08/11/2021 di Manuela Antonacci

E’ “libertà” poter staccare la spina dopo un anno di stato vegetativo? E’ davvero libertà poterlo fare in ogni caso?

Ci chiediamo se sia davvero un “atto d’amore”, così definito da Giorgio D’Incà, padre di Samantha, 30 anni, in come vegetativo da 11 mesi, riferendosi alla sua “battaglia” per ottenere dal giudice tutelare del Tribunale di Belluno l’autorizzazione all’interruzione della nutrizione, dell’idratazione e della sedazione della ragazza, fino alla sua morte, previo parere dei medici e nomina del genitore a tutore della giovane.

La vicenda della ragazza è sicuramente drammatica: tutto è iniziato con una banale frattura alla gamba, il 4 dicembre 2020, dopodiché la donna ha contratto una polmonite ed è entrata in coma. Una vera disgrazia che i genitori di Samantha hanno affrontato come una vera e propria battaglia che dicono di aver condotto per la “dignità e il rispetto” della vita della donna.

Quello che ci si chiede, però, è come sia possibile che si arrivi al punto di considerare la fine della vita come l’unico gesto possibile, come l’unica alternativa davvero da vagliare. Prendere una decisione così ferale e definitiva su una persona che non può esprimersi, per eventualmente ribellarsi e manifestare il suo diniego, ha più il sapore della sconfitta. Della sconfitta di un sistema sanitario e di una cultura della medicina che non riesce – o forse non vuole – occuparsi della sofferenza e investire a pieno nelle cure palliative.
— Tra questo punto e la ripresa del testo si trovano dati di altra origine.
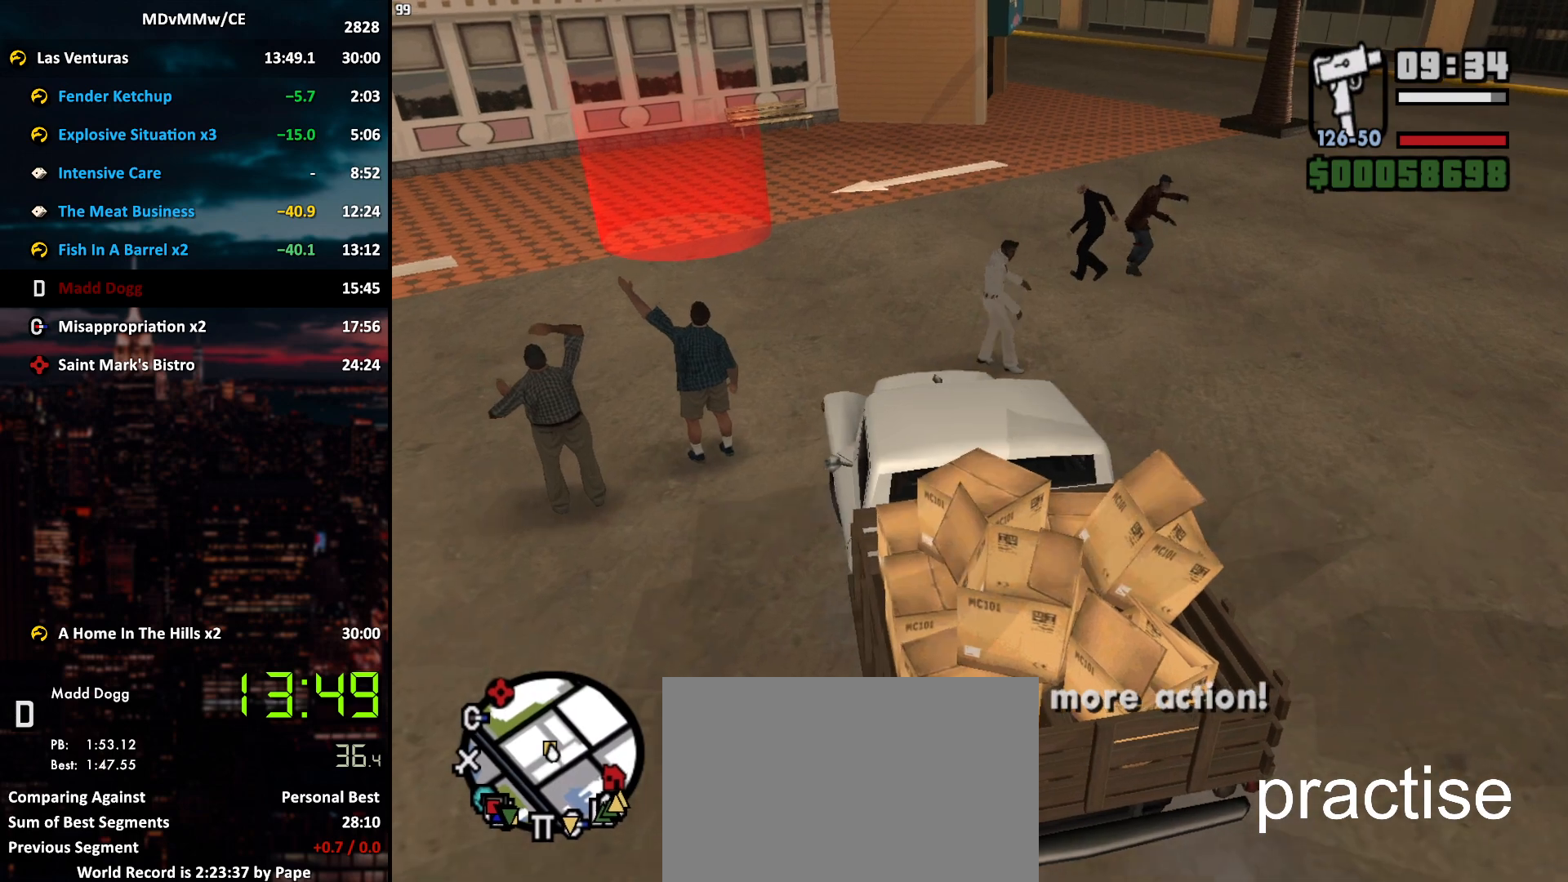
{"keys": ["w"], "mouse": [], "events": [[117, "a", "up"], [350, "a", "down"], [450, "a", "up"]]}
Quasi a voler giustificare una richiesta così estrema, papà Giorgio avrebbe specificato che Samantha, quando era ancora in salute, nel commentare la vicenda di Eluana e Dj Fabo, avrebbe dichiarato che non avrebbe mai voluto vivere così. Ma come ben sappiamo, nella vita si può benissimo cambiare idea, perché spesso quando certe cose ci toccano da vicino, può subentrare uno spirito di sopravvivenza e un attaccamento alla vita che nemmeno credevamo di avere.
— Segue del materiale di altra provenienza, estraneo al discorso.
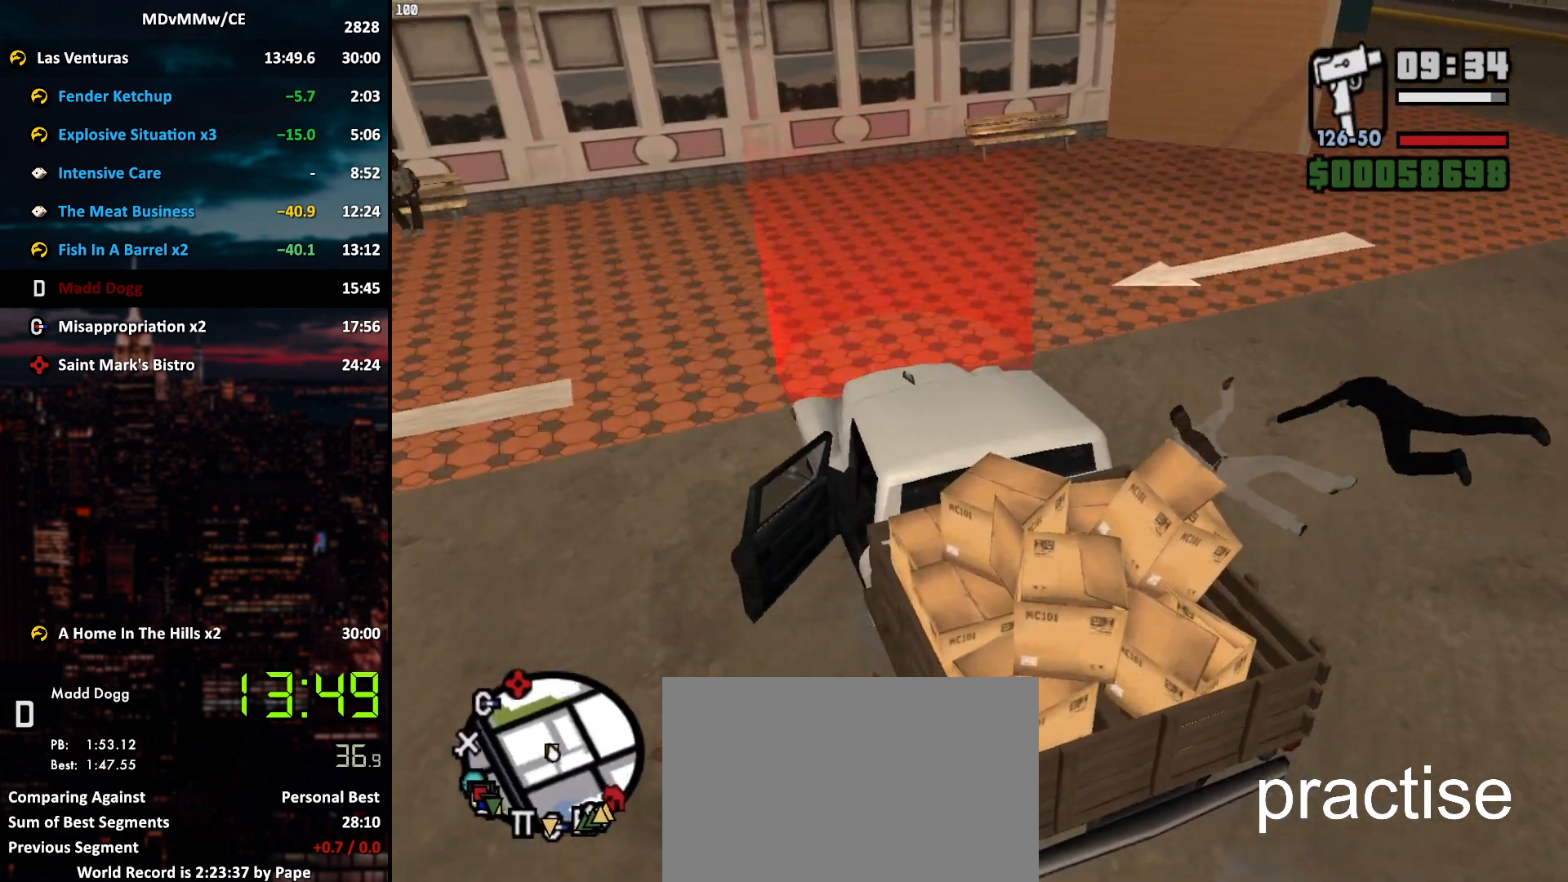
{"keys": ["a", "w"], "mouse": [], "events": [[183, "a", "down"], [183, "mouse_left", "down"], [283, "mouse_left", "up"], [283, "space", "down"], [333, "mouse_left", "down"], [333, "space", "up"], [367, "space", "down"], [417, "space", "up"], [467, "mouse_left", "up"]]}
Una vicenda che, ovviamente, merita il massimo rispetto per il dolore e le sofferenze he questa famiglia sta vivendo, ma quando molta stampa parla di “libertà” ritrovata nel ricorrere all’eutanasia, ci chiediamo che tipo di libertà sia. Una libertà fatta propria da una certa parte politica che, lo sappiamo, ultimamente sta spingendo proprio per il Suicidio Assistito e per l’omicidio del consenziente, ma che crediamo non debba avere l’ultima e definitiva parola sul destino delle vite altrui.